Soon after Blank bought the NFL’s Atlanta Falcons, on a flight home following another less, he walked to the back of the plane to introduce himself to players. “I can’t help you on the field,” he remembers telling them, “but tell me what I can do to help you out.” Team consensus was that Blank’s top priority should be filling the stadium and building a home-field advantage.

To bring fans back to the stadium, Blank and his leadership team started listening and responding—a core value of the organization. “It’s not complicated if you’re a listener and can check your ego at the door to the people you’re serving,” he says.

They honed in on Falcons fans who weren’t coming to games, with a mission to unearth the fans’ biggest complaints and systematically fix them. The theory, no matter the business, was “if you innovate to what customers want, they will take it,” says Dick Sullivan, President & CEO, PGA TOUR SuperStore.

As they listened to fans, the group heard about how difficult it was to park. Blank and his leadership team took an afternoon and walked from lot to lot. “We doubled the parking capacity, making long-term deals with local lots,” Blank said.

They also heard complaints about high ticket prices. “We knew the price was too high, and we wanted to make a clear statement to the fans,” he said.

So, the team created a season-ticket package for just $100, or $10 per ticket. “The commissioner of the NFL told me that I had the right to do it, but that I’d be making a lot of the other owners really pissed off,” Blank recalled.

His response? “I’m not selling tickets to the other owners; I’m selling them to the fans.”

They also heard from fans who felt taken advantage of each time they paid $6 for a hot dog inside the stadium. The Falcons responded with an award-winning fan-friendly pricing menu, which cut prices in half and yielded one of the best values in all of Atlanta.

“We had to be willing to walk the talk and trade off profit for a lifetime relationship with our fans,” said Steve Cannon, CEO, AMB Sports & Entertainment. “We invited fan councils from both Atlanta United and the Falcons to taste test as we formulated the menu.
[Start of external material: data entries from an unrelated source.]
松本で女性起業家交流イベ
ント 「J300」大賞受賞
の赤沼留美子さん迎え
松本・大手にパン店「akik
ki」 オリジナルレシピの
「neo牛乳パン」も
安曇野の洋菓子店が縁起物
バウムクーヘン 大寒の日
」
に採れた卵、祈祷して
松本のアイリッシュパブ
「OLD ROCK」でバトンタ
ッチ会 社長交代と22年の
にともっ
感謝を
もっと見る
They had amazing feedback, and today, our menu is curated based on that direct input from our fans.”

The takeaway, as always, is the value of listening and responding. “Don’t challenge the issue, just understand it and then try to solve it with a fierceness that makes it clear you’re hearing the issue,” Blank adds.

No Finish Line

As Cannon is quick to point out, each of the six values is an actionable verb: Listen and Respond, Put People First, Give Back to Others, Lead by Example, Include Everyone, and Innovate Continuously.

“The power in the values comes from action. Values that aren’t put into action don’t really help anybody,” he says. “If the values stay static, you actually regress, so there’s always more innovation out there. If you stop innovating in this dynamic and crazy world that we’re living in, you’re actually moving backwards.”

Much like Babson students, these business leaders see themselves as students in the Blank School of Entrepreneurial Leadership, always eager to learn more and innovate continuously.

“You don’t get to graduate from The Blank School, because Arthur always reminds us that there’s no finish line,” Cannon joked. “But, it’s a fun place to be.”